Critics have said automated payments turn the personal and spiritual act of donating to your church into a cold financial transaction. But Landry said parishioners who contribute electronically are given cards to place in the collection basket in lieu of a donation envelope or cash. According to Goldberger, the card reads, "We lovingly contributed electronically this month."
The cards not only avoid the potential embarrassment of letting the basket slide by without putting anything in it, but also give people a chance to write a prayer intention on their card, Landry said.
"That actually enhances the spirituality of the offering," he said.

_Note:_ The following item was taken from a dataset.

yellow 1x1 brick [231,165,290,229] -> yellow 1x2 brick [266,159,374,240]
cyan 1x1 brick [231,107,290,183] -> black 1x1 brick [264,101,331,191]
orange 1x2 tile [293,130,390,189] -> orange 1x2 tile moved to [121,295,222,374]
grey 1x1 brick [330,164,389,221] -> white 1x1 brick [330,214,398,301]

Barnes said the cards are especially good for children who like to put their family's donation into the basket.
The Boston Archdiocese's support of electronic payments is not necessarily linked to the drop in donations that resulted from the priest abuse scandal, Landry said.
"Every diocese in the country is doing something with electronic giving right now," he said. "The reason electronic giving is growing is that both the parishes and the parishioners see the conveniences. It's just a coincidence that it started to grow in Boston in the last few years."
Company fee
ParishPay charges churches $1 plus 1.5 percent of every donation. If a parishioner donates $100 per month, for example, $2.50 of that would go to ParishPay, Goldberger said.
For all the efficiency of electronic payments, most people still prefer to donate the old-fashioned way. Only about 10 percent of parishioners at churches that offer the system agree to sign up, according to Goldberger.
St. Mary parishioner Ferde Rombola said he understands the theory behind automatic payments, but he plans to stick to his old-fashioned envelope system.
"I don't like people going into our checking account and taking money out when we're not looking," he said. "It's not a comment on the church, it's just a general economic policy I have."